▸ What is needed
Repeat the records below line by line, exactly, finishing on the line that contains "## Flex flow".

▸ Data shown
━━━━━━━━
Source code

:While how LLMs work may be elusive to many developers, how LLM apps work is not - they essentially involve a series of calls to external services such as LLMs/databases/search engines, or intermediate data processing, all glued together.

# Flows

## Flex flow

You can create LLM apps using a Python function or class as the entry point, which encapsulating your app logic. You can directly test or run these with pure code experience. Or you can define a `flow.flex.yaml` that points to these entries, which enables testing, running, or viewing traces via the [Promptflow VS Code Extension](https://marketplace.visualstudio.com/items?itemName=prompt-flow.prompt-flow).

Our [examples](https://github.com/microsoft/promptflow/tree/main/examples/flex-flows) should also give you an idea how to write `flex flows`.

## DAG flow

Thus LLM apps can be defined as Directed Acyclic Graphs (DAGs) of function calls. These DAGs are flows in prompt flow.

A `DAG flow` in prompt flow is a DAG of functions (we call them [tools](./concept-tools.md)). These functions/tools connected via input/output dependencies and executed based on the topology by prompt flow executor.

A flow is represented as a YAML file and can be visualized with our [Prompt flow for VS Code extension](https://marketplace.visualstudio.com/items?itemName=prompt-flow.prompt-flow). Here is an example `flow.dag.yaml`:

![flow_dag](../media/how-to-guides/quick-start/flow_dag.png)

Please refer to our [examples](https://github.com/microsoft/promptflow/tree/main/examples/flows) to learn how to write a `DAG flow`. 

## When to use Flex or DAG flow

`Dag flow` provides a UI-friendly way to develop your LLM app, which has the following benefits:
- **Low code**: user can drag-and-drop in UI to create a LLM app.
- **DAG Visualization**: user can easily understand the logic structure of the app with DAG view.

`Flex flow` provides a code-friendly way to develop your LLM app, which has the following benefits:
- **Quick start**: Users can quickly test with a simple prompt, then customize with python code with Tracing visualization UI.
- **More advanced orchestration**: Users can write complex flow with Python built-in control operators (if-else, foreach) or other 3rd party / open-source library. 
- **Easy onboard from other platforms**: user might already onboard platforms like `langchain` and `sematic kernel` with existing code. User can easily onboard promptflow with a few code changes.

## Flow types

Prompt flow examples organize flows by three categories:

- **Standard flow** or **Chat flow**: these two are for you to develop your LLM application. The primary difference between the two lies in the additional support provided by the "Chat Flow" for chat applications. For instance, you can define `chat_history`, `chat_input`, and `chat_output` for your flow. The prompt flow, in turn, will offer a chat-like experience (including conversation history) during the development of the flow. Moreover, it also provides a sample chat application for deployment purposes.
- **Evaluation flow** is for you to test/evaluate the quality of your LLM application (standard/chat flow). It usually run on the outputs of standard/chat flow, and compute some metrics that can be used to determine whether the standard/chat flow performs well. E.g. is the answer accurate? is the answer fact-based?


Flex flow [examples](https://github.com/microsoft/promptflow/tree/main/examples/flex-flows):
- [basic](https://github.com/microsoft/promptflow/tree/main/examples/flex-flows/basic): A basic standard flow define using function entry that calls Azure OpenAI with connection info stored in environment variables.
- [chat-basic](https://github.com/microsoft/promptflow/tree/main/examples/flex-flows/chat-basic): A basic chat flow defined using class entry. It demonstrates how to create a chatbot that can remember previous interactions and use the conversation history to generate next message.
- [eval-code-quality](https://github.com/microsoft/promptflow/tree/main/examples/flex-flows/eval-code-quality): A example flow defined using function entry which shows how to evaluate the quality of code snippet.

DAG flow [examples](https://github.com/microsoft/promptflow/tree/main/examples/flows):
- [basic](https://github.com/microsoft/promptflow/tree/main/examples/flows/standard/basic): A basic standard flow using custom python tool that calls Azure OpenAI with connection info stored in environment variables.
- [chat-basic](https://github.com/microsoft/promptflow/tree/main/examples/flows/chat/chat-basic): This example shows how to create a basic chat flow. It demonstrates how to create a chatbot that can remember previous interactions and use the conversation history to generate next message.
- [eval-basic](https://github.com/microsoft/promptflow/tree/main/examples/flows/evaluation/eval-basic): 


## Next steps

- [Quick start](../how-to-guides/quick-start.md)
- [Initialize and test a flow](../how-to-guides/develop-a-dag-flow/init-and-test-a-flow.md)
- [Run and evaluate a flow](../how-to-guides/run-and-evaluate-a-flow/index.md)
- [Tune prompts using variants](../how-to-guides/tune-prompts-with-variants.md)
━━━━━━━━
▸ Exercise output
Source code

:While how LLMs work may be elusive to many developers, how LLM apps work is not - they essentially involve a series of calls to external services such as LLMs/databases/search engines, or intermediate data processing, all glued together.

# Flows

## Flex flow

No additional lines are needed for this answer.